Putting new inclusive design tools to use

Incorporating the persona into various initiatives at the bank helped teams prioritize the unique needs of customers who are economically disadvantaged. For example, I helped write a set of screener questions aligned to the persona so that teams designing new budget tools could get feedback from appropriate usability testers.

The persona also played an important role in designing a new checking account feature called CoverDraft, which provides customers with up to $100 of fee-free overdraft coverage for qualified transactions. I led a series of journey mapping workshops with the persona to document paint points and moments of delight that our current customers might experience once CoverDraft went live.

I borrowed elements from the Inclusive Design Canvas to set up two journey maps.
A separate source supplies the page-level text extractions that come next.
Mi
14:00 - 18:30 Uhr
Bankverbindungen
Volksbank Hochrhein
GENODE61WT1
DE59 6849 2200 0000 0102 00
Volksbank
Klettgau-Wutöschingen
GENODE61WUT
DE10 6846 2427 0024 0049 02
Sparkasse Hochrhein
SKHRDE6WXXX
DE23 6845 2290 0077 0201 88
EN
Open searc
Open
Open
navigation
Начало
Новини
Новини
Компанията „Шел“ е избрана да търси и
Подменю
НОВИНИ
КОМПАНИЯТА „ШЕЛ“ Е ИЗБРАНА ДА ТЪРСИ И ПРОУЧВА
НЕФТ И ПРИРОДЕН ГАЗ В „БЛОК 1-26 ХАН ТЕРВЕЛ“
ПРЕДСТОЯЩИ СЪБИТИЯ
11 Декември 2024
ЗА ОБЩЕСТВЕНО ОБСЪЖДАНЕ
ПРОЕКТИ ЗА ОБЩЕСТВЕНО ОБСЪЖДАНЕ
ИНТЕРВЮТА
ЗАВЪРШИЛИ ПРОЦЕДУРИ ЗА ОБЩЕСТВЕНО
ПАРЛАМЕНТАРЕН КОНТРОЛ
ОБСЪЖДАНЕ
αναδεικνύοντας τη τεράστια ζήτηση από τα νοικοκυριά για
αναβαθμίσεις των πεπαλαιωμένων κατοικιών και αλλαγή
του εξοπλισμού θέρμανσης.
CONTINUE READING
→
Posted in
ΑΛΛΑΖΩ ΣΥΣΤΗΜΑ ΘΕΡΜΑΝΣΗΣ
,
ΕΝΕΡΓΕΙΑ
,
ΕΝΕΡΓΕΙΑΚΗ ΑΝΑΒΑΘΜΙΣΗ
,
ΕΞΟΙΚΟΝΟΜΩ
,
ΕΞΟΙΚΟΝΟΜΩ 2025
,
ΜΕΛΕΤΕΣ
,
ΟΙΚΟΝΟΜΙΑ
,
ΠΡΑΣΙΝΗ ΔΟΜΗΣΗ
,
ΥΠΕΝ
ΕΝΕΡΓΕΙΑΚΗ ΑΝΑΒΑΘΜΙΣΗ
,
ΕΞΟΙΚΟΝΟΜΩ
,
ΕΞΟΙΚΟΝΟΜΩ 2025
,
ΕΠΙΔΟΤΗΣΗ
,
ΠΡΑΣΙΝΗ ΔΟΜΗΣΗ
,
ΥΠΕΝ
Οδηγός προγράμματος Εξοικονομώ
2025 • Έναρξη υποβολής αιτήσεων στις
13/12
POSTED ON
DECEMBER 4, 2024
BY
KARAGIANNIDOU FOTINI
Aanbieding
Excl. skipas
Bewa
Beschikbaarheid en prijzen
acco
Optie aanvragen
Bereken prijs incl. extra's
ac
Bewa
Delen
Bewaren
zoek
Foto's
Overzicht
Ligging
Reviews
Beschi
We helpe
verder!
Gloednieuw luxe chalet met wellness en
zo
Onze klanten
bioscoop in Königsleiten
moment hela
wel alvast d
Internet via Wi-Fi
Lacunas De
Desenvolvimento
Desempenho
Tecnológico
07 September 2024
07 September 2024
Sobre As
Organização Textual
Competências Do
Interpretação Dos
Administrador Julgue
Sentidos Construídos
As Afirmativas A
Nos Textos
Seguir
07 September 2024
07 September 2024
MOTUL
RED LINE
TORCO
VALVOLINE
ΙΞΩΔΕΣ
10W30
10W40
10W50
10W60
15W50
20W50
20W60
The first was for intended users, customers whose needs and preferences are aligned to the new feature. Workshop participants were ecstatic to document each touchpoint on this “happy path” and identified multiple moments of delight customers might encounter.

The second was for unintended users, customers who simply do not want or need CoverDraft despite the fact that it would be switched on by default. As we began to brainstorm customer pain points and frustrations, we realized that several serious “unhappy paths” had never been considered.

For example, it would be possible for a customer to ignore marketing emails about the new feature, never become aware about changes to their account, and then unintentionally complete debit transactions with money they don’t have and can’t afford to pay back. As one customer later commented on the webpage announcing CoverDraft, “How do I Opt Out of this service? If my account has items presented with insufficient funds, I do not want them paid.”

A major takeaway was the realization that some customers may not welcome the new feature, especially those who prefer overdraft transactions to be declined so they can avoid owing the bank money. Even though CoverDraft is meant to help people on the margins, we had to admit that it could actually create new problems for them instead. Product leaders were receptive to the feedback and agreed to prioritize functionality that will allow customers to easily turn the feature off. In the end, this project illustrates how inclusive design tools can help teams move beyond their own good intentions and critically evaluate the impact of their work on end users.